Logo de imediato, chama a atenção o seguinte paradoxo: uma história de horror em que as vítimas não podem gritar, já que mesmo pequenos ruídos atraem as criaturas. Partindo desta proposta, o filme nasce com o desafio de criar alternativas inteligentes para a nova realidade daquelas personagens, e surge com boas soluções. Outra dificuldade é o fator do isolamento, pois a família só pode contar consigo mesma até para necessidades fundamentais como cuidados médicos. O dever de proteger a família, em compensação, é predominante em todos os membros. Essa atmosfera intimista e profundamente doméstica remete ao recente Ao cair da noite (2017), inclusive no que diz respeito à paranoia, mas Um lugar silencioso é totalmente divergente no sentido de que as coisas acontecem – e como acontecem! Aqui praticamente não há os habituais respiros que entremeiam os momentos de ataque, e sim uma sucessão de cenas de perigo e vulnerabilidade. Ao mesmo tempo em que pode soar estranho numa reflexão sobre o filme, durante a sessão prende a atenção com muita eficácia.

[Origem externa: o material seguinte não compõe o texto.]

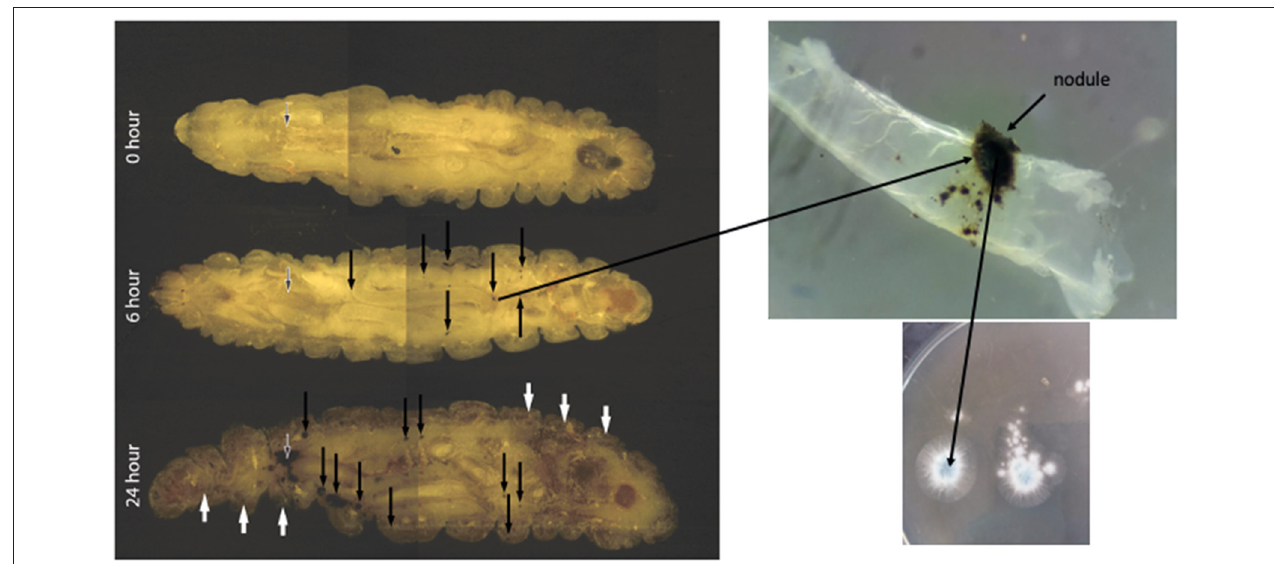
FIGURE 6 | Cryoviz visualisation of the stages of invasive and disseminated aspergillosis in G. mellonella larvae after 6 and 24h infection. Larvae were inoculated with 1 × 10 6 A. fumigatus conidia and embedded in Cryo-imaging embedding compound and sectioned (10 µ m) using a Cryoviz TM cryo-imaging system (Fungal nodules—black arrows; cuticle melanisation- white arrows; point of inoculation—white edged black arrow) (Image courtesy of Dr. Gerard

Narrativamente econômico, é bem-sucedido ao utilizar recursos tradicionais como manchetes de jornais e outros escritos para situar o espectador das informações complementares acerca dos monstros, fugindo ao máximo de explicações excessivas e desnecessárias, a fim de evitar a comunicação verbal. Por este mesmo motivo, é especialmente narrado por gestos e intensamente dependente da imagem para contar a história, o que é feito com clareza.
Outro dos trunfos de Um lugar silencioso é o trabalho cuidadoso com o áudio. Temos pelo menos três instâncias: as pessoas que ouvem, uma pessoa surda e o próprio monstro, o que oferece diferentes possibilidades de áudio subjetivo. Uma das cenas mais marcantes é um momento romântico com um uso diegético bonito e delicado de uma música do cancioneiro popular americano.
Um tanto autoindulgente, o longa é fortemente marcado pelo sentimento de preservação da família – uma herança spielberguiana? – e por isso fica a um triz de resvalar no piegas, mas suas qualidades se sobressaem e fazem de Um lugar silencioso um dos filmes de horror mais interessantes de 2018 até o momento.